# Weekends' Pens Whitetail and Money



## WildThings (Jan 2, 2007)

Couple fun pens from the weekend

Cigar Style Fountain Pen - Whitetail Deer Antler

Cigar Style Ballpoint Pen - Shredded US Currency

CC always welcome

WT


----------



## Robert A. (Jan 8, 2009)

Great looking pens!! The Antler is my favorite of the two!! Would you mind sharing how you put the names on your pen? I would like to personalize a few duck calls.

Robert


----------



## Tortuga (May 21, 2004)

Agree with Robert on GREAT pens...and am curious as well as to who does your engraving...


----------



## WildThings (Jan 2, 2007)

Robert A. said:


> Great looking pens!! The Antler is my favorite of the two!! Would you mind sharing how you put the names on your pen? I would like to personalize a few duck calls.
> 
> Robert





Tortuga said:


> Agree with Robert on GREAT pens...and am curious as well as to who does your engraving...


pms sent to the both of ya

WT


----------



## mr bill (Apr 1, 2006)

Nice pens! Nice pictures...


----------



## Slip (Jul 25, 2006)

Pens look great as well as photos. Great prop on the money pen. Nice work all around!


----------



## WildThings (Jan 2, 2007)

slip knot said:


> Pens look great as well as photos. Great prop on the money pen. Nice work all around!


Thanks

My wife said I needed to make it more authentic and why didn't I shred the $100s LOL


----------



## A Salt Weapon (Jan 23, 2006)

I'd be interested in the "green" on the 2nd pic! LOL
Very nice work


----------



## WildThings (Jan 2, 2007)

A Salt Weapon said:


> I'd be interested in the "green" on the 2nd pic! LOL
> Very nice work


Those are going for $115.00 each :wink:


----------



## lady linda (Nov 25, 2008)

Very nice ! Robert there is a place here in Deer Park that engraves for me FRAME -IT, Deer Park Engraving. Would like to hear form others on where they engrave.


----------



## WildThings (Jan 2, 2007)

Deer Park Laser (Phyliss)

www.deerparklaser.com


----------



## bill (May 21, 2004)

I have a couple out of State that are wonderful
http://www.lazerlinez.com/
Constant Laubscher does a great job.

Ken at http://www.kallenshaanwoods.com/servlet/StoreFront was my high end item go to guy.

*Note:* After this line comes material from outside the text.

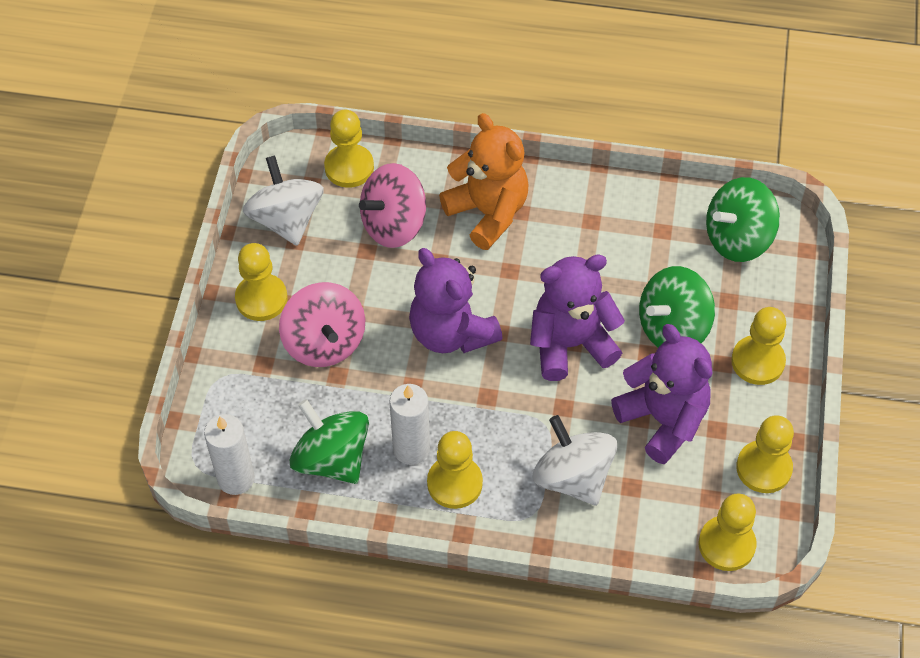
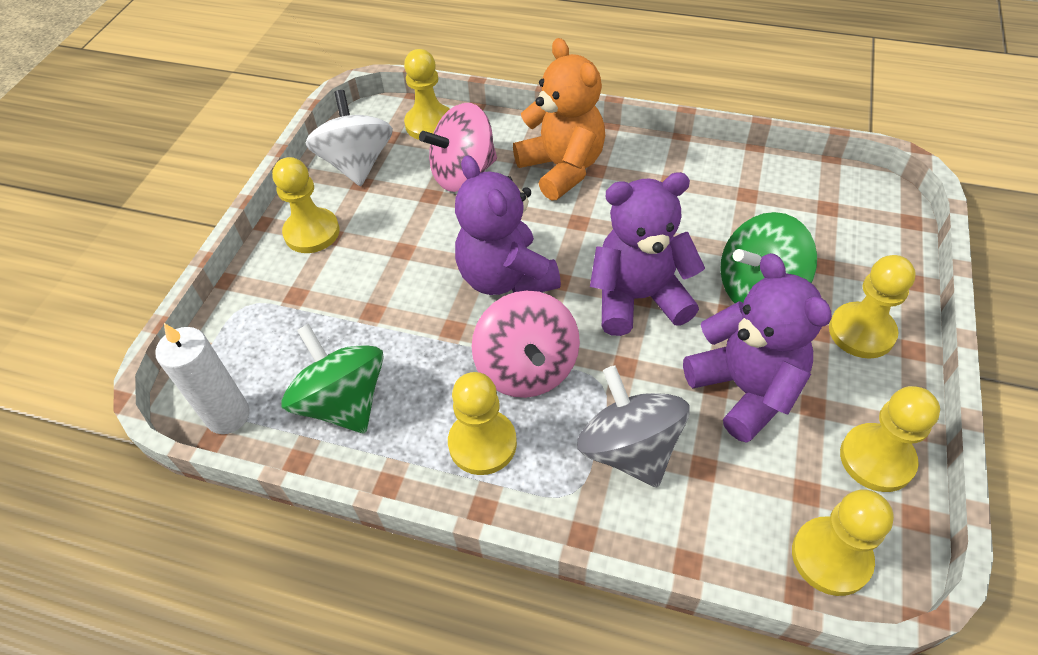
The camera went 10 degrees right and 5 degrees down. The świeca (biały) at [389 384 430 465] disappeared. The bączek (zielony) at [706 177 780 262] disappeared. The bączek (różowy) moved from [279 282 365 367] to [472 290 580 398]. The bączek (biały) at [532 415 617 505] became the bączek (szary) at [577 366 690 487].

I have not used Stan Cook but from some of the great turners, he is another one to use. http://www.happyturners.com/

I used to get some stuff done local, nothing fancy but for basic lettering they were good. Now if something needs to be engraved, I just account for the extra time and get it done right.


----------



## lady linda (Nov 25, 2008)

Thanks !


----------